Douglas County lost some of its local flavor to the Derby this week when Hoppertunity was scratched. Hoppertunity is co-owned by Minden resident Mike Pegram, who is principal owner of the Carson Valley Inn.

“What do you think the odds are of that?” Pegram said about Douglas County having two locally owned horses qualify for the derby. “When people find out you’re a thoroughbred owner, the first thing they ask is, ‘Have you won the Kentucky Derby?’ I mean, this is the pinnacle of the sport.”

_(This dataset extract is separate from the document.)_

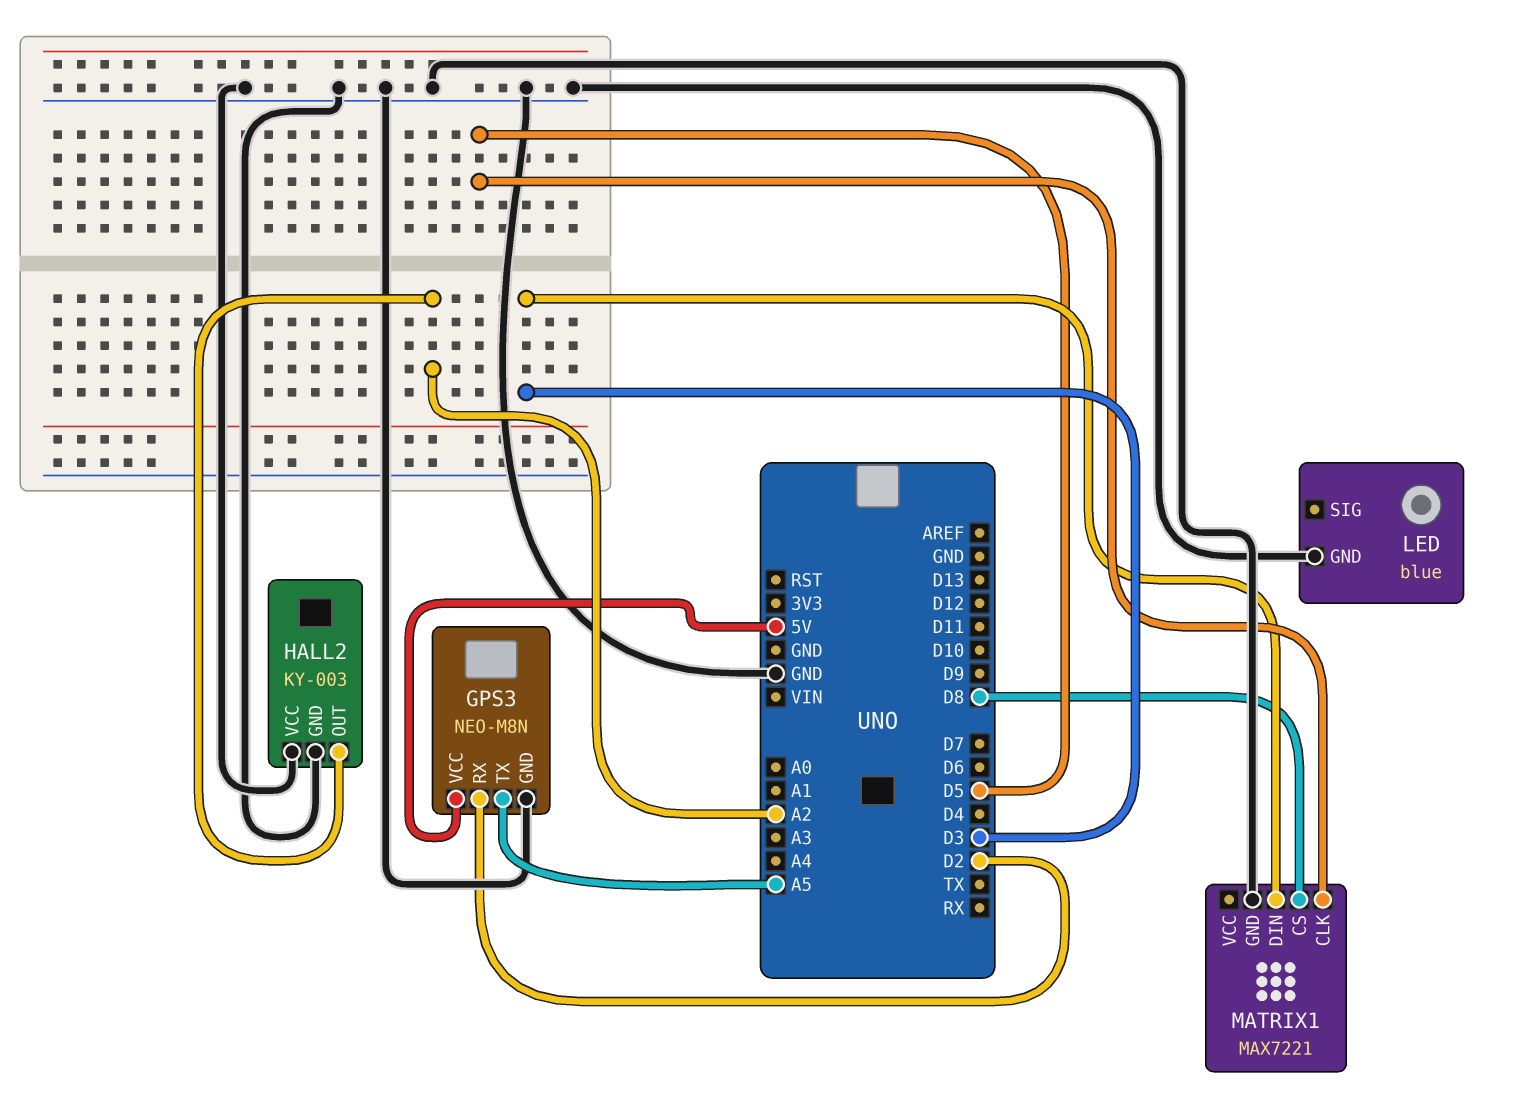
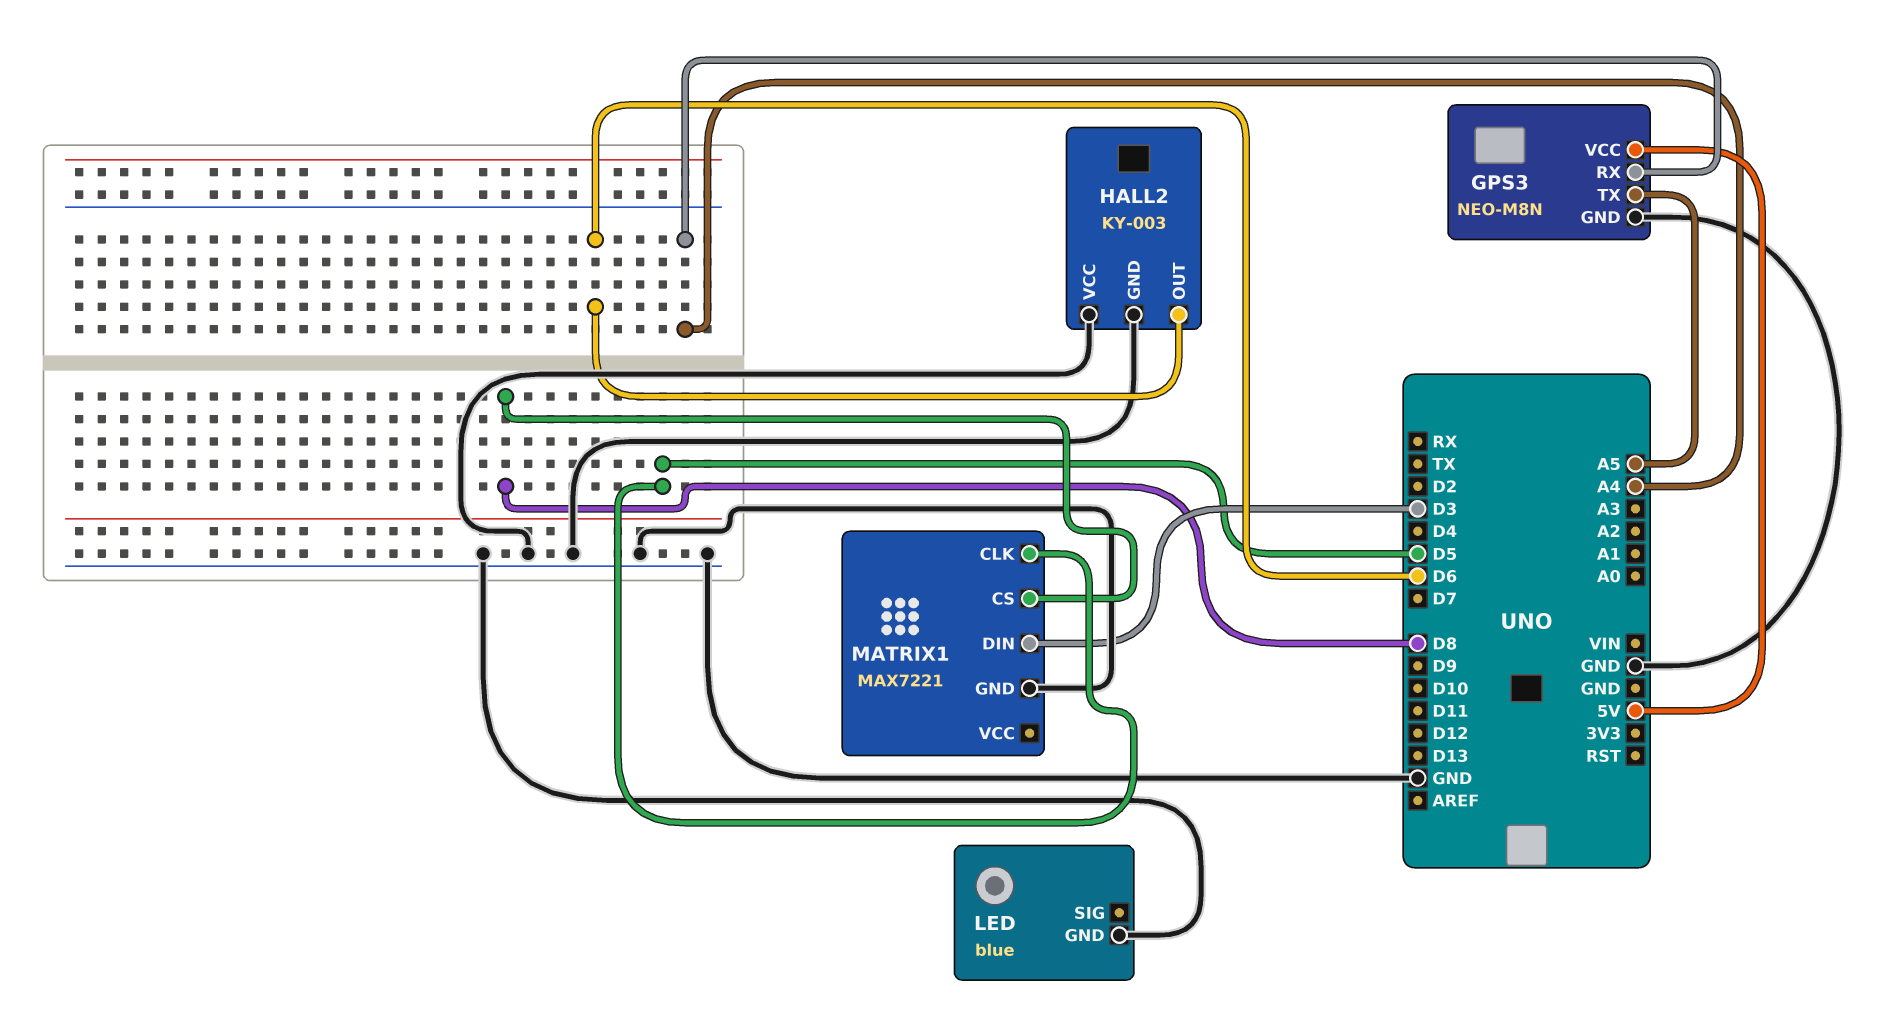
GPS3 pin RX: D2 -> A4
HALL2 pin OUT: A2 -> D6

California Chrome, who drew the No. 5 post on Wednesday, is riding an impressive four-race win streak and leads in the qualifying points. Hoppertunity, who drew the 11th post and was listed as a 6/1 favorite, was scratched from the race because of a problem with his left front foot, trainer Bob Baffert announced Thursday morning.

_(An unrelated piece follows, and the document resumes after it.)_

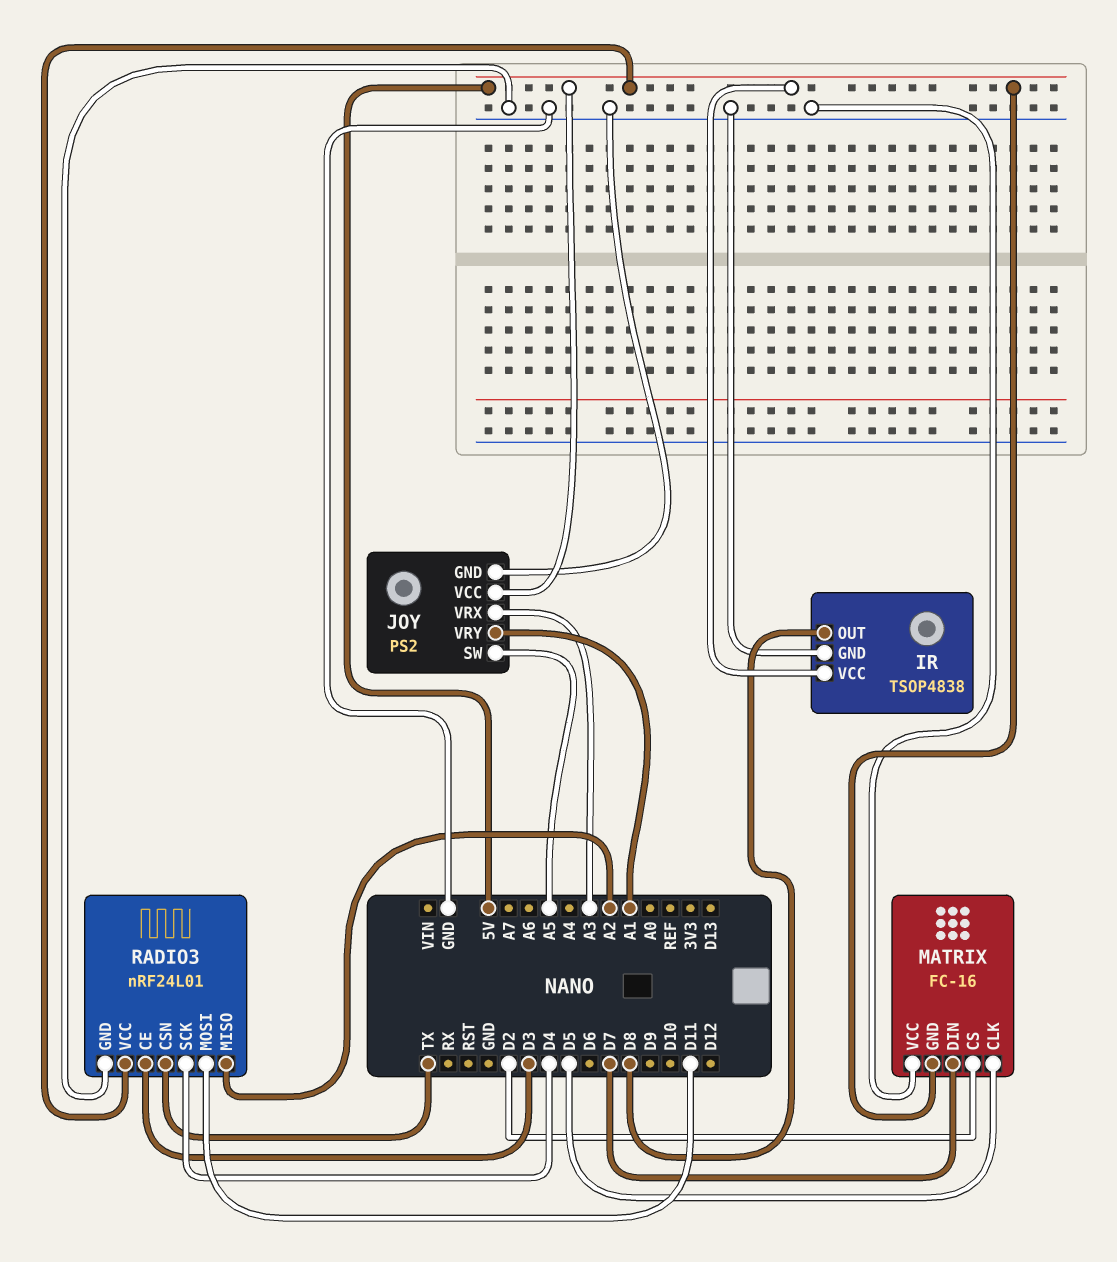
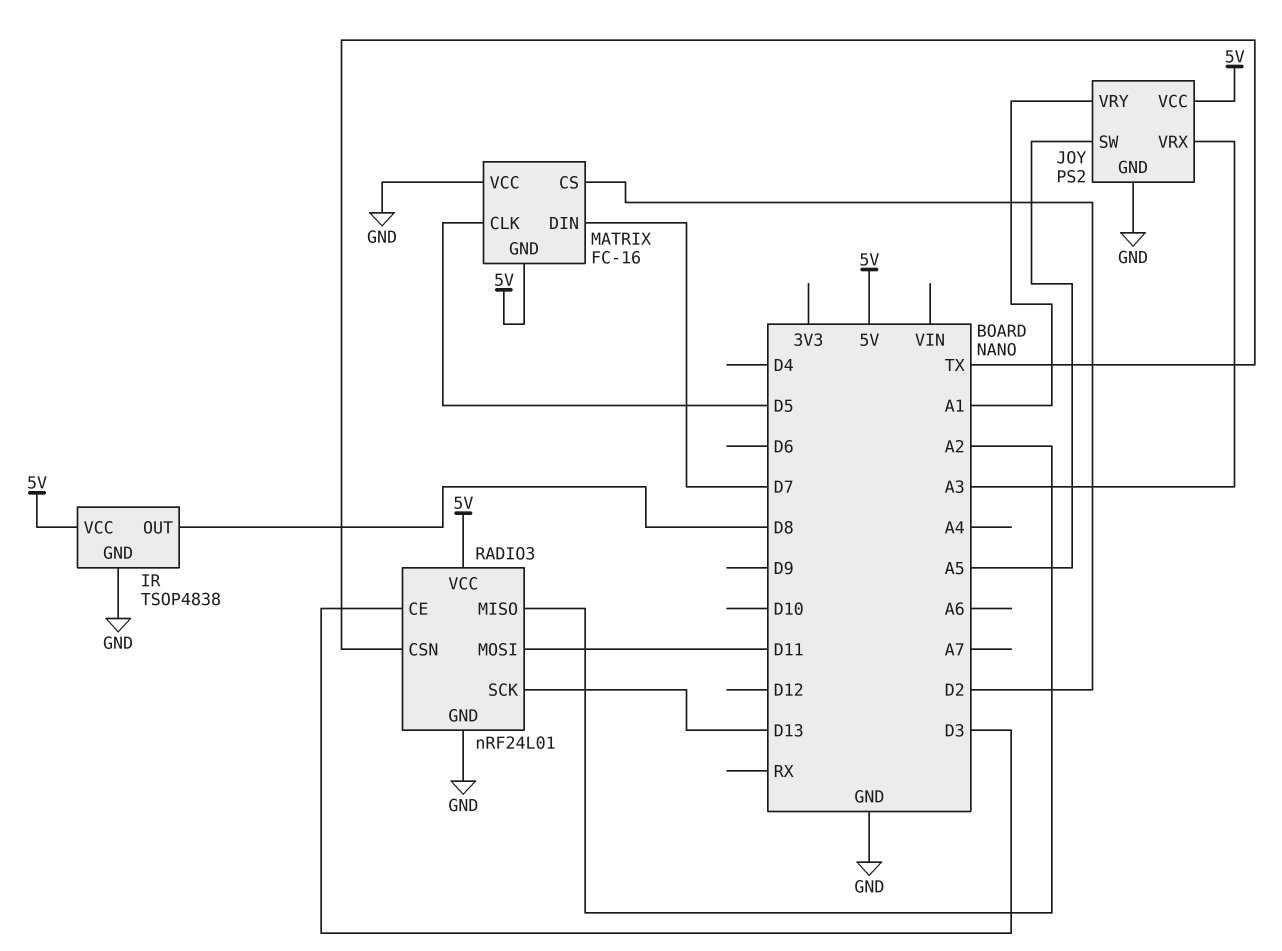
RADIO3 pin SCK: D4 -> D13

Another horse co-owned by Pegram, Midnight Hawk, was listed No. 14 in points, but is not running the derby.

California Chrome, a chestnut colored colt with four white stockings, has won six of his 10 starts (all in California), and has been virtually untouchable while winning his last four races by a combined margin of nearly 25 lengths:

■ Santa Anita Derby at Santa Anita Park in Arcadia, Calif., won by 5-1/4 lengths over 1-1/8 miles.

■ San Felipe Stakes on March 8 at Santa Anita Park, won by 7-1/4 lengths ahead of Midnight Hawk over 1-1/16 miles in a time of 1:40.59. The race record of 1:40.11 was set in 2005 by Consolidator.

■ California Cup Derby on Jan. 25 at Santa Anita Park, won by 5-1/2 lengths over 1-1/16 miles.

■ King Glorious Stakes on Dec. 22, 2013 — “the last stakes race at Hollywood Park, and he won it,” Coburn points out — winning by 6-1/4 lengths.

By the way, the runner-up finishers in those two most recent races were Hoppertunity in the Santa Anita Derby and Midnight Hawk.

“California Chrome has been very impressive. He’s a beautiful-moving horse,” Pegram said. “We think Steve is rightfully the favorite.”

California Chrome has an impressive team with jockey Victor Espinoza, who won the 2002 Kentucky Derby aboard War Emblem. And his trainer is 77-year-old veteran Art Sherman.

“He’s in very good hands with our trainer, Art Sherman,” Coburn said.

Sherman mixed optimism with caution when he spoke to Los Angeles Times columnist Bill Dwyre in a recent interview.

“My horse has that something special, that look of a real runner,” Sherman said in a column that published in the Times on April 2, “and he has changed so much recently, grown up and filled out, that he doesn’t even look like the same horse.”

Coburn believes the best of California Chrome is still to come.

“He has not begun to peak yet,” Coburn said. “He’s slowly going forward, doing his job. And he loves his job. He loves to run.”

Pegram and Coburn are more than aware there is still a long way to go before Saturday.

“It could be something as simple as a stone bruise, or the horse gets a cough, and you’re out,” Pegram said. “I’ve gone to Derby as the favorite and I’ve gone as the underdog, and I’ll tell you, it’s a helluva lot more exciting going as the underdog.”

Hoppertunity arrived in Louisville on April 21 and California Chrome on April 29. In addition to his second-place at Santa Anita, Hoppertunity ran to victory at the Rebel Stakes on March 15 at Oaklawn Park.

“It is a media storm,” Pegram said. “When he hits there, (as the favorite) he’s going to see things he never imagined. With all the media pressure on your time, you really don’t get a chance to relax.”

Ah, but the excitement of being at Churchill Downs on Derby Day is another story entirely.

“When those horses turn for the homestretch, believe me, it’s a thrill,” Pegram said. “The whole weekend is a thrill. That’s why they call it the most exciting two minutes in sports.”